# [Exercise aim]
Within the records that follow, find every line containing the string "pixels". Copy those lines.

*** Block opens ***

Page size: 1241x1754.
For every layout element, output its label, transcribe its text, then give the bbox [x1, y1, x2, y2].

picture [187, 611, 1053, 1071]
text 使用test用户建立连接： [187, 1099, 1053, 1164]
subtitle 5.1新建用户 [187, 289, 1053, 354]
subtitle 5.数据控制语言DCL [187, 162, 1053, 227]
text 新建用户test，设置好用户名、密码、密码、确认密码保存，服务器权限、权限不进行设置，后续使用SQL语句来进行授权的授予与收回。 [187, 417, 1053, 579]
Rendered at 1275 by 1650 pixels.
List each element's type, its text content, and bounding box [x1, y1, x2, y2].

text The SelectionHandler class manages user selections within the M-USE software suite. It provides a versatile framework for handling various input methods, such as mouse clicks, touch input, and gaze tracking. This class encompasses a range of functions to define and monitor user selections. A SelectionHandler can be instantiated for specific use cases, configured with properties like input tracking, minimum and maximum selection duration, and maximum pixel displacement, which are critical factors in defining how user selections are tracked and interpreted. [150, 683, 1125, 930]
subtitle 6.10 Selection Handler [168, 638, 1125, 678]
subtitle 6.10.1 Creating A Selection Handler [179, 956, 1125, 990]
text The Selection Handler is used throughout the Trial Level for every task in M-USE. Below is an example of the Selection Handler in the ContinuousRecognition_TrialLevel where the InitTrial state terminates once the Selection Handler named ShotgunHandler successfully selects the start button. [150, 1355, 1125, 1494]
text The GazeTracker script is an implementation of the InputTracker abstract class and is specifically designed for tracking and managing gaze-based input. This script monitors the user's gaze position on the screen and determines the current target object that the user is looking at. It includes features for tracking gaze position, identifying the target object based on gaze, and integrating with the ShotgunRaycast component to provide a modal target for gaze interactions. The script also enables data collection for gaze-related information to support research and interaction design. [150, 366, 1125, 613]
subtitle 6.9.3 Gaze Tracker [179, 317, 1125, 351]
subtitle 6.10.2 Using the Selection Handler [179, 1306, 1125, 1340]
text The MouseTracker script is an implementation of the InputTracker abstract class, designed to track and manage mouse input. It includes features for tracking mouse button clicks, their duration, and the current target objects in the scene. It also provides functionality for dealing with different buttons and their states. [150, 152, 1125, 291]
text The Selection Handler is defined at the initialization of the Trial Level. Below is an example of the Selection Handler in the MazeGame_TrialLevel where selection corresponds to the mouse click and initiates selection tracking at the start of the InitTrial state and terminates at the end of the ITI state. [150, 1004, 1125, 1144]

*** Block closes ***
*** Block opens ***

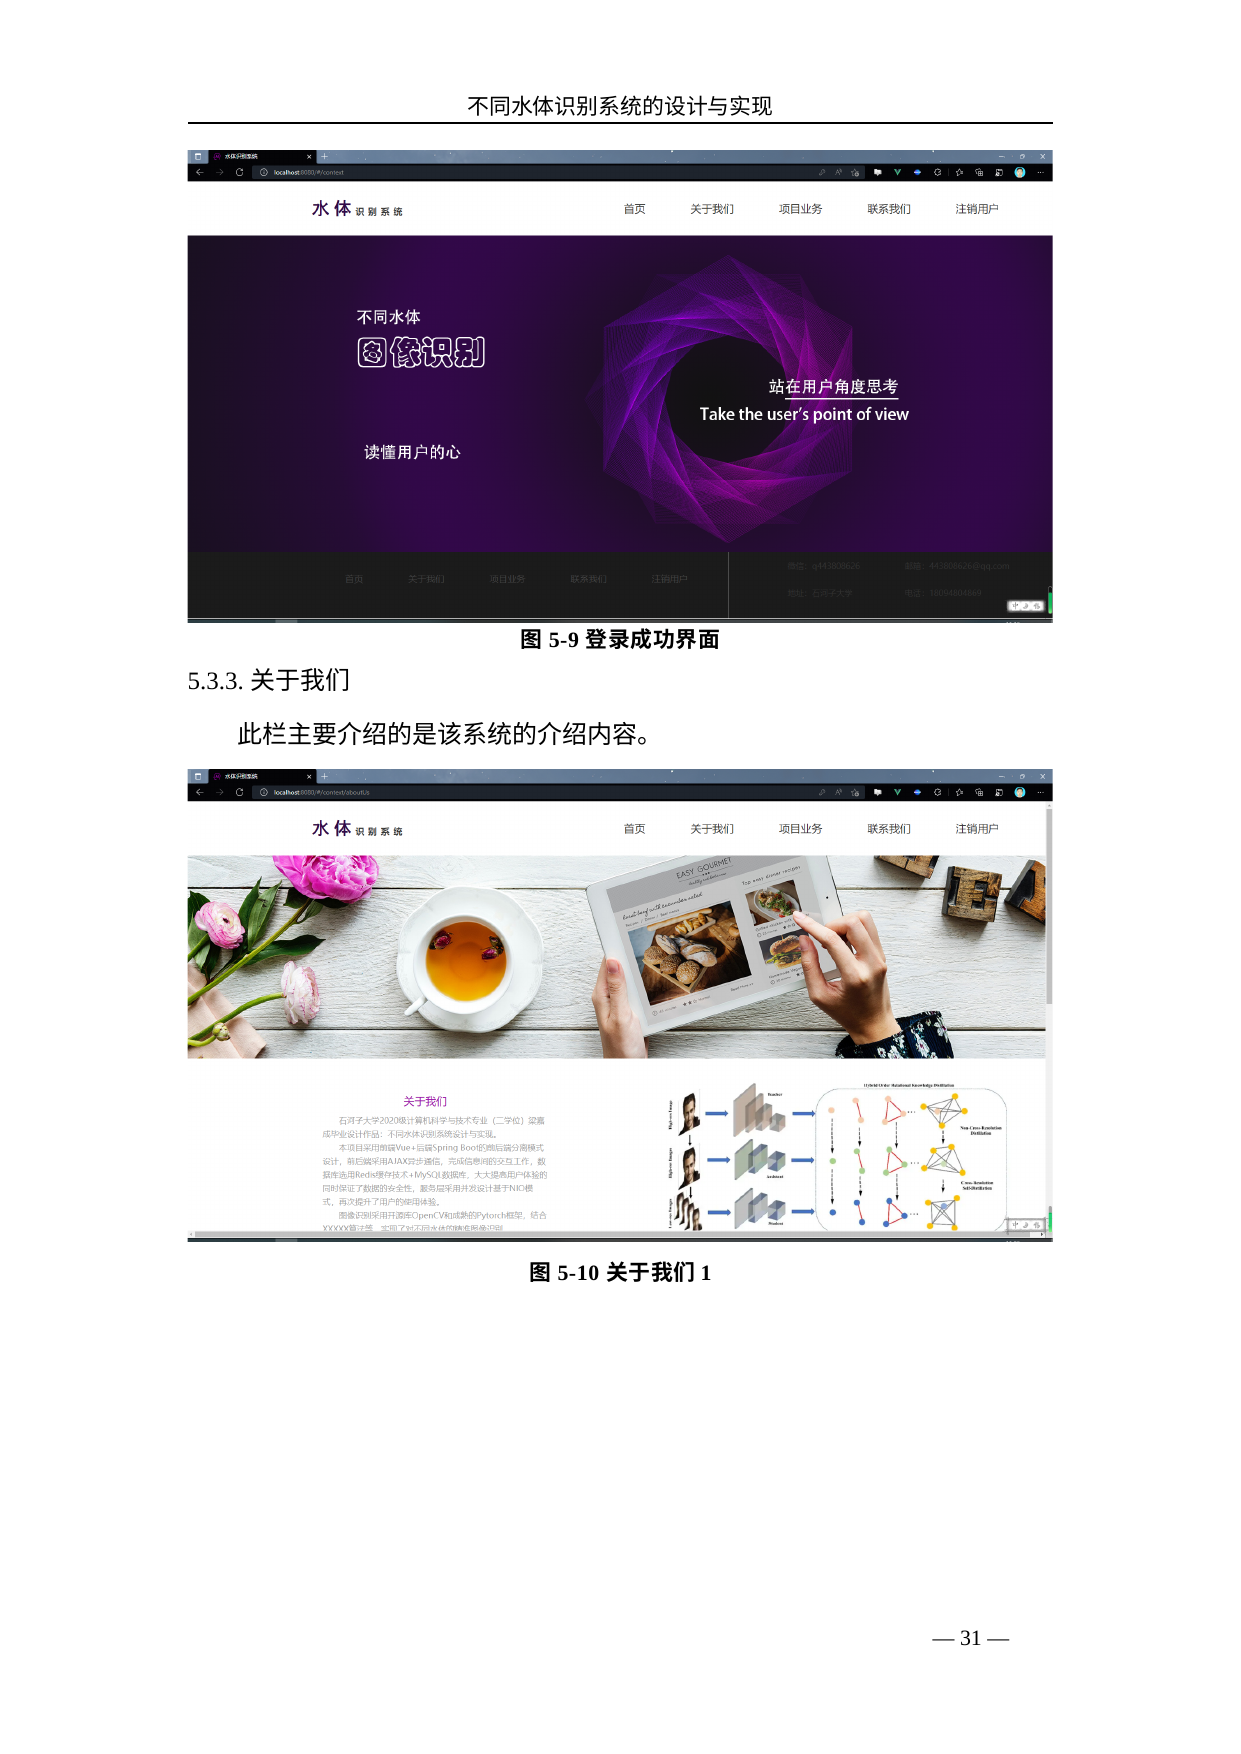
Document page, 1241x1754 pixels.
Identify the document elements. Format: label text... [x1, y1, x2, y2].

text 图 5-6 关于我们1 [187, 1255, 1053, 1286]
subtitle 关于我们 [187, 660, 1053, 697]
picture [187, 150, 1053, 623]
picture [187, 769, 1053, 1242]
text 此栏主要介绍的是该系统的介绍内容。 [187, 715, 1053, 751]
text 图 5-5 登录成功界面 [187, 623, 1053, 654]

*** Block closes ***

# [Exercise output]
Rendered at 1275 by 1650 pixels.
Document page, 1241x1754 pixels.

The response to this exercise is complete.